Opini  

Tutuhu: Suara dari Timur Kasiruta 

Oleh: Sabri Hamid

_____________________

DI kaki perbukitan yang sepi, di antara kabut pagi yang turun pelan-pelan, berdirilah Desa Tutuhu—sebuah desa kecil di Kecamatan Kasiruta Timur yang dulunya dikenal karena semangat kebersamaannya. Desa ini bukan hadir begitu saja; ia lahir dari perpindahan masyarakat dari Desa Busua, membawa serta adat, bahasa, dan nilai-nilai luhur yang diwariskan secara turun-temurun, Di tanah ini, cerita-cerita lama masih hidup dalam ingatan para tetua. Dulu, setiap musim panen para tetua sering menunjukan adat togal lewat aktivitas sehari-hari. Ada kesadaran kolektif bahwa hidup bukan sekadar untuk hari ini, tapi juga untuk menjaga warisan hari-hari kemarin.
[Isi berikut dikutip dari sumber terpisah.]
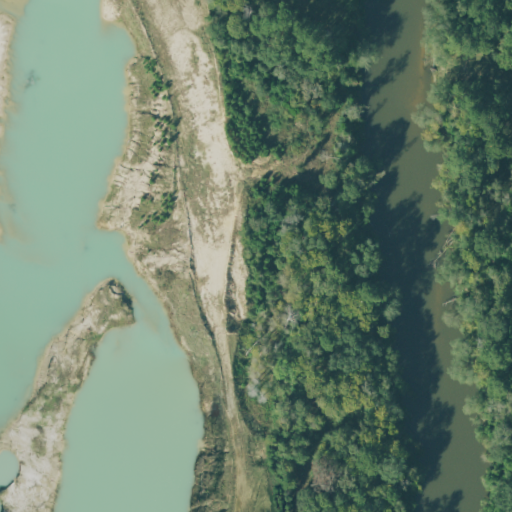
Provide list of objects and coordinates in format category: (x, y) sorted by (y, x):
road: (471, 159)
river: (398, 256)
Di tengah derasnya gelombang modernisasi dan globalisasi, tradisi dan nilai-nilai lokal perlahan surut dari ruang kehidupan masyarakat. Salah satu yang kini terancam lenyap dari kesadaran kolektif adalah tradisi adat Makeang Togal—warisan budaya yang selama berabad-abad menjadi denyut kehidupan masyarakat Makeang, khususnya di wilayah Maluku Utara.

Tradisi Makeang Togal bukan sekadar ritual seremonial. Ia adalah nadi kebersamaan, ruang penghormatan terhadap leluhur, dan fondasi identitas budaya yang telah mengakar kuat. Dalam setiap geraknya, tersirat nilai-nilai luhur tentang sopan santun, keseimbangan dengan alam, dan penghargaan terhadap sesama.

Namun kini, tradisi ini perlahan menjauh dari pangkuan generasi mudanya. Pelaksanaan upacara adat semakin jarang terlihat, bahkan dalam momentum penting seperti pernikahan atau panen raya. Pengaruh budaya luar yang masuk tanpa filter, serta minimnya edukasi sejarah dan adat di kalangan muda, menjadi penyebab utama memudarnya kesadaran budaya ini.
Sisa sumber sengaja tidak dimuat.